Rishi Dastidar has always been an accessible and entertaining poet, with asides in satire and political comment. Since his last book, however, he seems to have been taking lessons in lyricism and romanticism, perhaps from the likes of Brian Patten: because the opening poem ‘Whiteboard’ is nothing if not Pattenesque. It plays with the idea of transience and starting over, beginning and ending with the same two lines:
I wrote a poem on a whiteboard
so I could wipe it away, begin again.
In the four lines between the repeat the poem asks ‘Who needs their words permanently stored / when you can write a poem on a whiteboard’, which basically reframes the two line repeat and tells the reader that:
Transience should be what we applaud;
fixed words – fixed ideas – are a pain.
Are they? Isn’t this very poem fixed upon the page, at the start of a 75 page book where every poem is intransient? Am I missing the joke or at least a punchline? Is it just me that thinks trying to write a transient poem that is not fixed or final might be far more interesting than this squib of a poem?
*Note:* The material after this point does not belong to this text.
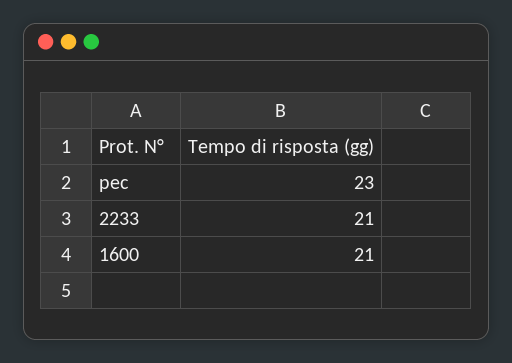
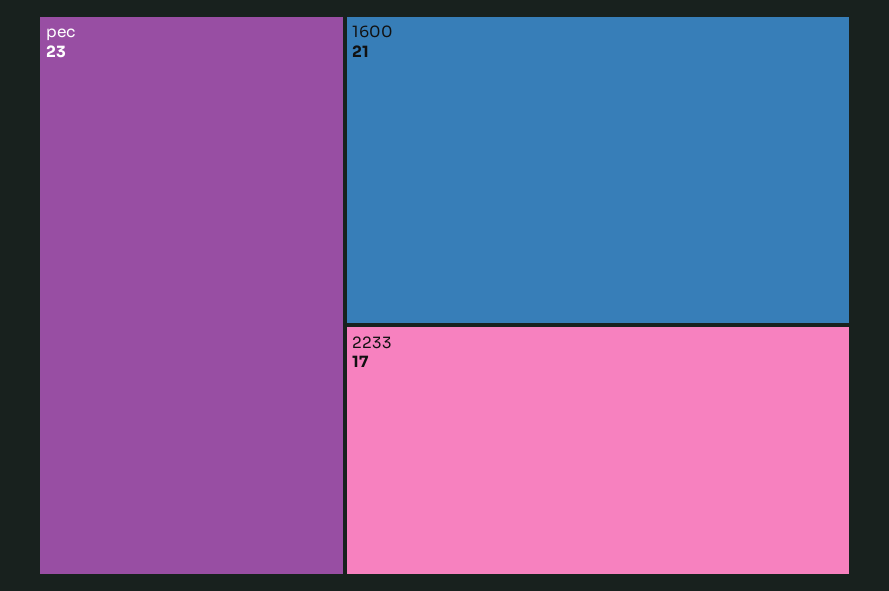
2233: 21 -> 17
Actually, I am a fan of Patten’s poetry (possibly because one of the first poetry books I bought was one of his), especially his love poems, although they can sometimes veer uncomfortably close to naive hippy idolatry. There are plenty of love poems in Dastidar’s book too, with rather a lot of ‘transcendence’, magic’, kisses and desire. It’s all a bit vague, non-specific and trite, adolescent even: passionate and well meant, possibly even ‘true’ if by that you mean felt and/or experiences, but they are the sorts of poems I used to tell my creative writing students to discard.
In a similar manner, the A-Z games of ‘Credentialism’, which is basically an alphabetical list poem moving towards a melancholic punchline reads like a workshop exercise and nothing more. Better are the reimagining of ‘Charon the bus driver’, who watches Friday night couplings and encounters whilst singing, and the more serious ‘On board the “Tynesider”‘ which finds Martin Luther King on the train to Newcastle to accept an honorary doctorate there. Dastidar suggests that King ‘was at his best / when he was harried, harassed’ and the poem concludes with him
on a slow train to somewhere
he would never go again, minting
coin as easily as he breathed, currency
we still spend in the realm of hope.
This is moving and original, and in stark contrast to the overstated and overwrought ‘Ah the sweet breath of creation! swoon the hemispheres in unison’ which occurs in ‘Salon de creation’, a prose poem where ‘Left brain is giddy with excitement at this world, synapses being shown a whole new social whirl, while right brain is simultaneously smug and serene’. If Dastidar is set upon satirising the notion of creative salon then I want it to cut to the bone, savaged, not reliant upon the rather tame and repeated idea that ‘intellectual coups […] will be repudiated at precisely 7.27 the next morning’ and ‘may our metaphor for making never be exhausted, or at least until the sun comes up’.
And, actually, ‘may our metaphor for making never be exhausted’ seems like quite an admirable ambition, especially when presented with such a tired and unambitious book of poems such as this. I wish Dastidar had taken note of himself in ‘Melted cockerel’:
Feeling alive isn’t the sin you
think it is, but believing it trumps all is.